There’s a lot of hope behind the guitar strummed by Zach Hopkins during Sunday morning worship at his church. And like the music he plays, there is also a lot of redemption.
Early on, life seemed to be fairly normal for Zach. He played sports, had parents that loved him and spent his weekends hanging out with his closest friends. At 11-years-old he started using marijuana. Fast forward to when he was 15-years-old, he would be the driver in a car accident that would claim the life of his friend. The next day the pain overcame his life as he began his journey with addiction.
“The next day I tried oxycontin for the first time. It was December 22, 2006, and pretty much never stopped until I came to treatment, went to jail, or unless I was forced to.”
That first-day using oxycontin was the first day Zach says his life began to unravel all around him. Living homeless in Nicholasville, Zach took a trip to Wal-Mart where he would purchase 700 sleeping pills, took 120 of them, and overdosed spending his next few days strapped to a hospital bed.

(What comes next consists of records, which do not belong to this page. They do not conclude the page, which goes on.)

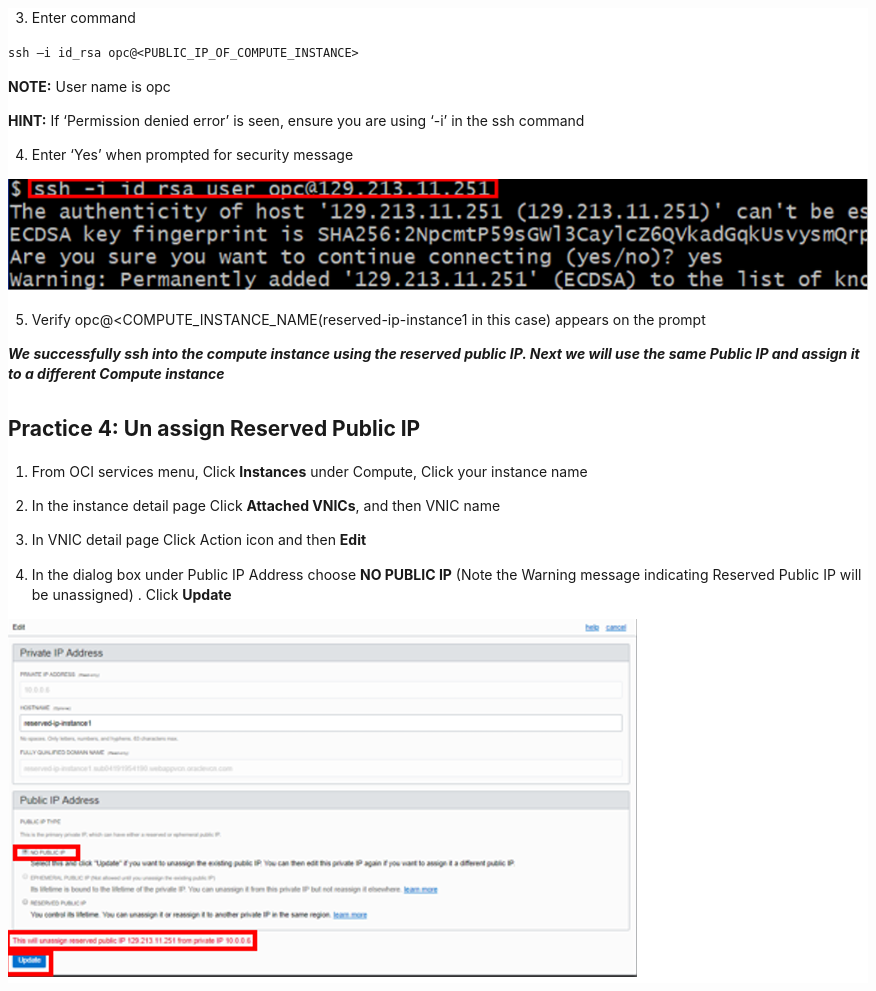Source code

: 3. Enter command 
```
ssh –i id_rsa opc@<PUBLIC_IP_OF_COMPUTE_INSTANCE>
```
**NOTE:** User name is opc

**HINT:** If ‘Permission denied error’ is seen, ensure you are using ‘-i’ in the ssh command

4. Enter ‘Yes’ when prompted for security message

![]( img/RESERVEDIP_HOL0014.PNG)
 
5. Verify opc@<COMPUTE_INSTANCE_NAME(reserved-ip-instance1 in this case) appears on the prompt

***We successfully ssh into the compute instance using the reserved public IP. Next we will use the same Public IP and assign it to a different Compute instance***

## Practice 4: Un assign Reserved Public IP

1. From OCI services menu, Click **Instances** under Compute, Click your instance name

2. In the instance detail page Click **Attached VNICs**, and  then VNIC name

3. In VNIC detail page Click Action icon and then **Edit**

4. In the dialog box under Public IP Address choose 
**NO PUBLIC IP** (Note the Warning message indicating
Reserved Public IP will be unassigned) . Click **Update**

![]( img/RESERVEDIP_HOL0015.PNG)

“I woke up in the ICU. I was on a ventilator and strapped down to a bed. I didn’t know who I was, how I got there — nothing,” Hopkins added. “Suddenly it all came back to me at once. A woman asked if I knew how I got there. She said I tried to kill myself.”
Zach would later be court-ordered to enter an addiction treatment program. The idea of coming to Addiction Recovery Care (ARC), a faith-based treatment program, was actually the one type of program he was not interested in. However, he was forced and arrived at Ashland’s Sanibel House in handcuffs and hand-delivered by the local sheriff’s department.
“At first I didn’t really know what to think,” said Zach. “Everyone was being so nice and once I did my intake and walked up to the house a nurse came up to me and she was like, ‘So what are your issues?’ Asking what kind of drugs I did. I told her opiates and speed were my problem. She said ‘Well that’s okay. That is a lot of our problems, I understand. We are going to love you back to life.’ I was like ‘Love me? You don’t love someone like me.’”
Zach would later spend the next many months in recovery with people he thought never existed — people just like him. He would also discover who Christ is and how his story is just beginning.
He now works within ARC’s project and development team. While he loves his new calling, he says standing behind his guitar on stage Sunday mornings are the moments he realizes he can finally use his new life mixed with his talent to lead others to a relationship with Jesus Christ.
“There is nothing in the world like when you are playing and people are worshipping God and he is using you for a vessel in that.”
Zach now has a home, a job, a fiancee and a child. All aspects of life he never thought he would see. Zach says his message to others looking for help is simple, find help and get loved back to life just like he did. Loved back to life: Zach Hopkins’ Story.